Reproduce the items from the line containing "class: Liliopsida" through the end of the items, inclusive, substituting "authority" for "name author" and leaving everything else unchanged.

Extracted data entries
= = =

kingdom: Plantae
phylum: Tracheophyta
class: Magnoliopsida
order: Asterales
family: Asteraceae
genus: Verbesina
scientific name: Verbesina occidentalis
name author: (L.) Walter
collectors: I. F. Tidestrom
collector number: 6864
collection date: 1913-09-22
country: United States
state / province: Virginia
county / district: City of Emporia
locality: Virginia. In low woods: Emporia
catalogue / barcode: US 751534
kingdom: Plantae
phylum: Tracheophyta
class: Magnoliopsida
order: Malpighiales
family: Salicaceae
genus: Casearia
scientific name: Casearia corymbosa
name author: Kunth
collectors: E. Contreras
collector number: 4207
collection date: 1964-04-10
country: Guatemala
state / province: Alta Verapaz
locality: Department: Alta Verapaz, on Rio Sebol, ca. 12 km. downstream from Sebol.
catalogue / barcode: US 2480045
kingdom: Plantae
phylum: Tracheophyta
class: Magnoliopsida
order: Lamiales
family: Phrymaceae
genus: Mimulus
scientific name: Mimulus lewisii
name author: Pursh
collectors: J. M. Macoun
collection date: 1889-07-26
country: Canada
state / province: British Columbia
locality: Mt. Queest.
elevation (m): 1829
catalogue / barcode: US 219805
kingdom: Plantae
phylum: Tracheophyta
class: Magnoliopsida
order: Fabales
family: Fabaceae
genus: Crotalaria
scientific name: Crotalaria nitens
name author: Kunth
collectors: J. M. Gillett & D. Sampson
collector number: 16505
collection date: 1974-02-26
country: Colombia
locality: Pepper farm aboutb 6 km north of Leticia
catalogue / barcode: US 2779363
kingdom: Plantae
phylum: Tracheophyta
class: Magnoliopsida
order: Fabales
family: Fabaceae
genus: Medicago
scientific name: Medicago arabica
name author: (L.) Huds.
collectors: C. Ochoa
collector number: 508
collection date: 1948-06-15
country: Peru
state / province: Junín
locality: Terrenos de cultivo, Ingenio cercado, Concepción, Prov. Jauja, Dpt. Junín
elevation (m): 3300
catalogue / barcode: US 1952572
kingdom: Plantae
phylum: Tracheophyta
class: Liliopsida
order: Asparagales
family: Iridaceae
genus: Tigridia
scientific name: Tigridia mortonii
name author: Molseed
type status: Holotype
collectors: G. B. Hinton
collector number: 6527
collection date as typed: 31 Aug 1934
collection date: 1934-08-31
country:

= = =

*SOLUTION TO THIS PROBLEM:*
class: Liliopsida
order: Asparagales
family: Iridaceae
genus: Tigridia
scientific name: Tigridia mortonii
authority: Molseed
type status: Holotype
collectors: G. B. Hinton
collector number: 6527
collection date as typed: 31 Aug 1934
collection date: 1934-08-31
country:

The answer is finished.